Ayrıca 2020 yılında işkence gören her on kişiden en az dördünün (yüzde 40,7) cinsel işkence görmesi dikkat çekti.
Adli muayene sorunu
Rapora göre; 2020 yılında gözaltına alınan her dört kişiden birinin adli tıp değerlendirmesinin yapılamaması, kendileri hakkında rapor düzenlenmemesi; tutulma koşullarında temel güvencelerin ihlal edildiğine, işkenceye açık bir ortam oluşturulduğuna işaret ediyor.
Raporda, başvurucuların adli muayene sırasında yaşadıklarını kaydettiği ihlaller anlatılmıştı. Raporda ihlallere ilişkin şunlar sıralandı:
-101 başvuru adli muayene sırasında kolluğun dışarı çıkarılmadığını,
-129 başvuru adli hekimin yakınmalarını dinlemediğini,
-68 başvuru adli hekimin öykü almadığını,
-195 başvuru adli hekimin gerektiği gibi muayene etmediğini,
-173 başvuru adli hekimin yakınmalara göre muayene etmediğini belirtti.
Raporda bu verilerle ilgili, “2020 yılında gözaltına alınan başvuruların aktardıkları bilgiler; tıbbi değerlendirme sürecinde temel uluslararası düzenlemeler, İstanbul Protokolü ilkeleri, ulusal düzenlemelerin yanı sıra tıp mesleğinin etik ve mesleki standartlarının dikkate alınmadığını ve bu durumun sağlık alanında kalıcı bir sorun hâline geldiğini göstermektedir” değerlendirmesi yapıldı.
Çocuklarda işkence yaşı ortalaması 10, küçüğü 3 yaşında
Rapora göre, işkence gören 20 çocuğun, işkence gördükleri tarihteki yaş ortalaması 10 olurken, işkence gören en küçük çocuğun yaşının 3 olduğu tespit edildi.
Etnik ve siyasi nedenlerle işkence gördüğünü belirten çocukların tamamının anadilinin Kürtçe olduğu, sokağa çıkma yasakları sonrası Güneydoğu Anadolu ve Doğu Anadolu Bölgesinde işkence fiiline maruz kaldıkları belirlendi.
Çocuklarda işkenceye yol açan olay 7 çocukta “etnik”, 6 çocukta “siyasi”, 4 çocukta “adli” 2 çocukta “diğer” 1 çocukta ise “sığınmacılık” olarak kaydedildi.
Çocukların 10’u gözaltına alındıkları saatin gece yarısı olduğunu (24.00-08.00) aktardı. Raporda konuya ilişkin şunlar ifade edildi: “Çocukların yaşadığı gözaltı ve ev baskınlarının da ağırlıklı olarak gece yarısında olması, hukuki süreç yerine keyfi ve fiili sürecin işlemeye başlatıldığına, korkutmak, cezalandırmak amaçlarının öne çıktığına işaret etmektedir.
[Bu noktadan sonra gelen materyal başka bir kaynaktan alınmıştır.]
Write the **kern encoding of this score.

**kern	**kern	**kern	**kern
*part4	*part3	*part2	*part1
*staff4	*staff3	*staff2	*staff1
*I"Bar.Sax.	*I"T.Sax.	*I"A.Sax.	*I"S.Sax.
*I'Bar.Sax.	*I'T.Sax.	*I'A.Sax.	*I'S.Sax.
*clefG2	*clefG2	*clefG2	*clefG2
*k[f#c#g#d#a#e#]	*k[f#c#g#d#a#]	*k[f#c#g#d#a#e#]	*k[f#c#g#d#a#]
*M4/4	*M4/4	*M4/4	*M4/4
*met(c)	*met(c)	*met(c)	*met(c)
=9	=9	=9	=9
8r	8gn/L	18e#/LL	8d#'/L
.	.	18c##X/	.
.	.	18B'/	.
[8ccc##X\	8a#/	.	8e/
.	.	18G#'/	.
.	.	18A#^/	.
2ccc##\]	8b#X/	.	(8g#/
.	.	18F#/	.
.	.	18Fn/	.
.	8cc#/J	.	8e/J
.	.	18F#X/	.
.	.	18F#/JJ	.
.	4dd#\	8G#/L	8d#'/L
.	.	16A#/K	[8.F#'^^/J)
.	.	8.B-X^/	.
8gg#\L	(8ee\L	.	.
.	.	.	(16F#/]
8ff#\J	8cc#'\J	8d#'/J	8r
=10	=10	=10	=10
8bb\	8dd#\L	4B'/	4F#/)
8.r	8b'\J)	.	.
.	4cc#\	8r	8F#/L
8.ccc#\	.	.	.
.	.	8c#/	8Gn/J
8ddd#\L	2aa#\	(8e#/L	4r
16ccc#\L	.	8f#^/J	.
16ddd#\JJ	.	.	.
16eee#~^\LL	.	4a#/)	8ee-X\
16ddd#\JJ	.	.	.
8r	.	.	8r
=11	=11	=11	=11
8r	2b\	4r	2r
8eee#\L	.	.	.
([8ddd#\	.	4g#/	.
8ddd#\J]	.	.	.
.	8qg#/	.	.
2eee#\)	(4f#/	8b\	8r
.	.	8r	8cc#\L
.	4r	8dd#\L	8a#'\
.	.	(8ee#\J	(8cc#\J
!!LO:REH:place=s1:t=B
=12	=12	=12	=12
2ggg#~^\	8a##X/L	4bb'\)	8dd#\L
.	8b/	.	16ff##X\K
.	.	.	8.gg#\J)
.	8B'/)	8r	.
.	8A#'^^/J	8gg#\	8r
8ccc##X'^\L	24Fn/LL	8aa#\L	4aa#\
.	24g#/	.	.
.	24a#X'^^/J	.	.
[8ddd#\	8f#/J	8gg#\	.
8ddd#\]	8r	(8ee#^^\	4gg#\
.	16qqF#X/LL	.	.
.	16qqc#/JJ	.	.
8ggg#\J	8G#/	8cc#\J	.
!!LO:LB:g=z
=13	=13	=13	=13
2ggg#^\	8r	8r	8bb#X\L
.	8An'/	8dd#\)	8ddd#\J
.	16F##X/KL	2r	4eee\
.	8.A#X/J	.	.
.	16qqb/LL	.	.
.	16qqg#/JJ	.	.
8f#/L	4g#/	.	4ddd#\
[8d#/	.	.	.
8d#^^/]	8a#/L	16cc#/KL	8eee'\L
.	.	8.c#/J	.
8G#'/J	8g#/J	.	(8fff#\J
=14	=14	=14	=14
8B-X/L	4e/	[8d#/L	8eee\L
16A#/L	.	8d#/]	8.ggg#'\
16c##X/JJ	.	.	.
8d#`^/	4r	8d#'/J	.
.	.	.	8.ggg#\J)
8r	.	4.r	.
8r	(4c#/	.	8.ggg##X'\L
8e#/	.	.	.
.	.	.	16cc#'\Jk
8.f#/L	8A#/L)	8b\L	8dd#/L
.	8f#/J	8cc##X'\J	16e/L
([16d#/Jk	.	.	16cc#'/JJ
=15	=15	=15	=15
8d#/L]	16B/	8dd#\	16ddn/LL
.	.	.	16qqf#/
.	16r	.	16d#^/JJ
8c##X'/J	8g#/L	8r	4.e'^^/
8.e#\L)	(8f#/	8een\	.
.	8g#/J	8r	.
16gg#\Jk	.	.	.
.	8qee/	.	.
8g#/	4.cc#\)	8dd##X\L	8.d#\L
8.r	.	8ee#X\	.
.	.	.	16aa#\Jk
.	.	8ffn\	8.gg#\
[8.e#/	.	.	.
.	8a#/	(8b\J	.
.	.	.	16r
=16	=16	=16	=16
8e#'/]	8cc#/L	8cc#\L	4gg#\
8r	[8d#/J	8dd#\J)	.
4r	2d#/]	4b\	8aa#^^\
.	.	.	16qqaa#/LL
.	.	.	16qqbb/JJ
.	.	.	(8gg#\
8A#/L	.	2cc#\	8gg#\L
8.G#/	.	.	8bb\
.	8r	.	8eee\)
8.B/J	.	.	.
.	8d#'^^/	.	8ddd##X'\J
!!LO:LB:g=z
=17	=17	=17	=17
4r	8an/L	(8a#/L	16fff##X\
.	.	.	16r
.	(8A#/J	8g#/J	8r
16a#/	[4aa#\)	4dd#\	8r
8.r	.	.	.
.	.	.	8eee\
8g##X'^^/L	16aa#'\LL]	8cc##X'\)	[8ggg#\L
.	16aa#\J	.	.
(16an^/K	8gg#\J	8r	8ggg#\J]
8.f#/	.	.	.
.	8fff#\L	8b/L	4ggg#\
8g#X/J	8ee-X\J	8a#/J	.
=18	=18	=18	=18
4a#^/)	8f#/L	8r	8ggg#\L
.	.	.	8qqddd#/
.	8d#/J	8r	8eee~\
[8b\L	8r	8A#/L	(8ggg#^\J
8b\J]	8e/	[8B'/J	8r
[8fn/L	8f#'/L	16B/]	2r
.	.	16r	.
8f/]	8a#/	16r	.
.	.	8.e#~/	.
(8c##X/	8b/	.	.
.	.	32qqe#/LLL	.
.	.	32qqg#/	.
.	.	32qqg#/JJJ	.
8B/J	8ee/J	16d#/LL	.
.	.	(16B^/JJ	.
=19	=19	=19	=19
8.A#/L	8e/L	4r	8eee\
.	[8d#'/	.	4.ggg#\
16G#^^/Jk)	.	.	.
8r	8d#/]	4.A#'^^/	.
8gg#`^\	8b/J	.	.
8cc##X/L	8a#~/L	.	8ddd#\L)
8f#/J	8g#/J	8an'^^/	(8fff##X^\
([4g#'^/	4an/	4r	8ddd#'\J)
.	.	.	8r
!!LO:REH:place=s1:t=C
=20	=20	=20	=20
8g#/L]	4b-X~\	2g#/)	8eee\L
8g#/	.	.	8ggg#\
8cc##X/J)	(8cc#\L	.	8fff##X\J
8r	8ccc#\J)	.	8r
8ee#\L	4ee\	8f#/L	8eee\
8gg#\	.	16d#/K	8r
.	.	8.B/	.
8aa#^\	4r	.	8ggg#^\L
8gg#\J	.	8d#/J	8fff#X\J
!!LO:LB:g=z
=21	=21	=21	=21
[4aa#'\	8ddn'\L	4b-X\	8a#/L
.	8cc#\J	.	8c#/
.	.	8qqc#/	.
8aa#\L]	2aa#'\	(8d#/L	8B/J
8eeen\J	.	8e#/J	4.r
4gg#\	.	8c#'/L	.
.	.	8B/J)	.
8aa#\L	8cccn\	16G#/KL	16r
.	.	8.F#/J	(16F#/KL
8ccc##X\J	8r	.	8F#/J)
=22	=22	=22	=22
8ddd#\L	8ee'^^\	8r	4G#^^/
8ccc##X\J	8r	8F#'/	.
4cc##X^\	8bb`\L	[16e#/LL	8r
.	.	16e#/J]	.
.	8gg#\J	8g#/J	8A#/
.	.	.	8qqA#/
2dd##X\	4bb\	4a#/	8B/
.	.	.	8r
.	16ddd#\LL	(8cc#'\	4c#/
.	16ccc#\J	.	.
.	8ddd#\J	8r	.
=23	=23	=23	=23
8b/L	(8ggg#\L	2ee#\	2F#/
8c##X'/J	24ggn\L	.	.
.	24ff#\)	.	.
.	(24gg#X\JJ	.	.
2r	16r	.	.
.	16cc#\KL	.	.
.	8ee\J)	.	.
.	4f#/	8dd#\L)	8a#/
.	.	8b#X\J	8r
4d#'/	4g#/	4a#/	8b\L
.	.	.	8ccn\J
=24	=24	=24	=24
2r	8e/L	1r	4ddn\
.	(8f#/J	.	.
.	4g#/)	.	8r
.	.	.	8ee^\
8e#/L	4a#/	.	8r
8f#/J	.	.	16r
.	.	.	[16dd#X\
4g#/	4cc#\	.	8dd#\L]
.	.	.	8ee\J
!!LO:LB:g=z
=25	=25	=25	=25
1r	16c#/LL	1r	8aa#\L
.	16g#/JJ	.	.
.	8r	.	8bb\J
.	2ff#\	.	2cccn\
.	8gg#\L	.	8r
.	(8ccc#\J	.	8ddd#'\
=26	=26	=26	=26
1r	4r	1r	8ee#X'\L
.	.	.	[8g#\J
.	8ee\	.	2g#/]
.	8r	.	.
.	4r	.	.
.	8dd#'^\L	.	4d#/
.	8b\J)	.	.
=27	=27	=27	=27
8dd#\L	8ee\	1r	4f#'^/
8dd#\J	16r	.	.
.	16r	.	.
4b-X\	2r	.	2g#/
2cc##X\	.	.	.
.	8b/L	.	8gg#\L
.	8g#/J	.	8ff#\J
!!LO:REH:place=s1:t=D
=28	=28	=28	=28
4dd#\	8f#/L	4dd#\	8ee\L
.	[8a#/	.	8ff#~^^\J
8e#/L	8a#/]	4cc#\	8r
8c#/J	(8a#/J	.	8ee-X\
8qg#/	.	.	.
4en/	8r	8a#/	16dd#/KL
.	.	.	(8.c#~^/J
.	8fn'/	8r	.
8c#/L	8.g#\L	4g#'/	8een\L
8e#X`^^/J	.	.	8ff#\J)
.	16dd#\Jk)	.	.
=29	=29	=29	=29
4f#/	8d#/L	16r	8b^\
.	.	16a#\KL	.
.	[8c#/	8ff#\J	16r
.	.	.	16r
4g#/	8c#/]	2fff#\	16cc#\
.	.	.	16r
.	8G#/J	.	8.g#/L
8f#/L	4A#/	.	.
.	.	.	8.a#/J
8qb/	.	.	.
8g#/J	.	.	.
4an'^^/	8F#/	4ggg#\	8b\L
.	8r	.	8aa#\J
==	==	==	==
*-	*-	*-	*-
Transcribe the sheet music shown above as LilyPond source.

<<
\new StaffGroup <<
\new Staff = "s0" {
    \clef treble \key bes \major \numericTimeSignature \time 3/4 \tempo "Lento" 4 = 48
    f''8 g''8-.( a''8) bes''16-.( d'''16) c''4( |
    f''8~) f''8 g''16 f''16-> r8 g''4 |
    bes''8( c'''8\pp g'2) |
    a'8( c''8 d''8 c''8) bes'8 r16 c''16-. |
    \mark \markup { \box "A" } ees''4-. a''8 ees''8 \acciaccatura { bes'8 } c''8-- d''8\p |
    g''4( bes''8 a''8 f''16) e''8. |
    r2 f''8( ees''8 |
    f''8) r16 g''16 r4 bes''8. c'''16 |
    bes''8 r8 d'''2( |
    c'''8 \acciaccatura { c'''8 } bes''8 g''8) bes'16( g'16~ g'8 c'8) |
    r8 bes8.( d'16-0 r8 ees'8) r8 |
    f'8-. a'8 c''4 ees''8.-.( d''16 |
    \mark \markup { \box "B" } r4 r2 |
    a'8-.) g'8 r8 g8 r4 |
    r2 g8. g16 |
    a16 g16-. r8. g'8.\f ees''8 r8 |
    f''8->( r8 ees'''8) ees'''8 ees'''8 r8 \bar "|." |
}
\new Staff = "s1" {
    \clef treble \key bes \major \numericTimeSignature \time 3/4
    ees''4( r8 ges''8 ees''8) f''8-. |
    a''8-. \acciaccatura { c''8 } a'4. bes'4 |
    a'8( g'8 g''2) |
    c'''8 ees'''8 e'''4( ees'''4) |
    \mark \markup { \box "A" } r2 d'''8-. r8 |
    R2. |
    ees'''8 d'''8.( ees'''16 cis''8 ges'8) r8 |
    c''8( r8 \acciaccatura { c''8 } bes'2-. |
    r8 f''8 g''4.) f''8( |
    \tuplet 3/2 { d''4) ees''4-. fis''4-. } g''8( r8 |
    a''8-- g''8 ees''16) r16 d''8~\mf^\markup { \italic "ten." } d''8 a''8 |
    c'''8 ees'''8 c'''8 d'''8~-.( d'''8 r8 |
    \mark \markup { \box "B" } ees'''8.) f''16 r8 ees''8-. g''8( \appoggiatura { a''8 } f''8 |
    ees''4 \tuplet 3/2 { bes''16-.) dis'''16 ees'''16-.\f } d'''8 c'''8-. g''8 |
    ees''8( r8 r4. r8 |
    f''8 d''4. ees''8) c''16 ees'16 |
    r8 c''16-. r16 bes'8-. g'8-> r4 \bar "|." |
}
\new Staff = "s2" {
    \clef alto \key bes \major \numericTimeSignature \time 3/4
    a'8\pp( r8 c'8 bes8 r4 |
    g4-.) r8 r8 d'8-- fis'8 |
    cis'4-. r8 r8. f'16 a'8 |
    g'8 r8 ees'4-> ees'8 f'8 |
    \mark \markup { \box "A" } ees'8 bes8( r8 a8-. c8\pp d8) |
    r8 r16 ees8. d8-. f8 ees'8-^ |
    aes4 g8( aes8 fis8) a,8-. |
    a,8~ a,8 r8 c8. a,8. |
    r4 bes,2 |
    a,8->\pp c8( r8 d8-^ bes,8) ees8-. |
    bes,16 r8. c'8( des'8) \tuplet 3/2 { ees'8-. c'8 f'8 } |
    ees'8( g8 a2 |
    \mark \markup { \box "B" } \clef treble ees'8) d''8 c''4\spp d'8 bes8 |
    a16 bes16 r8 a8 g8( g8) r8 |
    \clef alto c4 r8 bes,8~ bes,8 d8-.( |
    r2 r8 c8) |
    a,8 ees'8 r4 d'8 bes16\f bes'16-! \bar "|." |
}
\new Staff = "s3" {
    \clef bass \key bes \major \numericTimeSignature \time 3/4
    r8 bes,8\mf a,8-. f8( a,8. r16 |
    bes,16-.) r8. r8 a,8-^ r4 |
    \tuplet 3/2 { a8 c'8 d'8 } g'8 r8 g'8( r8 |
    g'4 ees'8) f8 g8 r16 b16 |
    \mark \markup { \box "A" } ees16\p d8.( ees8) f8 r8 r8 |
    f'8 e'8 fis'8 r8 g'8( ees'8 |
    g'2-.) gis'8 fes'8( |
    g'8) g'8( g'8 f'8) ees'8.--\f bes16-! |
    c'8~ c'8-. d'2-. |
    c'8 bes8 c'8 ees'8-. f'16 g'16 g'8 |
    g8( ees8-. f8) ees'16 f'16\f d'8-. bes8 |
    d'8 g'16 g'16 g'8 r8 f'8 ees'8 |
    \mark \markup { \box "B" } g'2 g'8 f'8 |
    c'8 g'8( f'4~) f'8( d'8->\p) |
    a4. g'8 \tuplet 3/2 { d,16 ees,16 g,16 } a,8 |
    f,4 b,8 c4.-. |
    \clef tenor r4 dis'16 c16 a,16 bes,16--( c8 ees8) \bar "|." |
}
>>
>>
Hukuksal süreçler ilgili bilgiler, çocukların gözaltı süreçlerinde ‘çocuğun yüksek yararı’ ilkesine uygun hareket edilmediğine, keyfi ve hukuk dışı uygulamalara maruz kaldıklarına, usuli güvencelerin ihlal edildiğine ve en son çare olması beklenen özgürlüğünden kısıtlama kararları dışında başka bir seçeneğe başvurulmadığına işaret etmektedir.”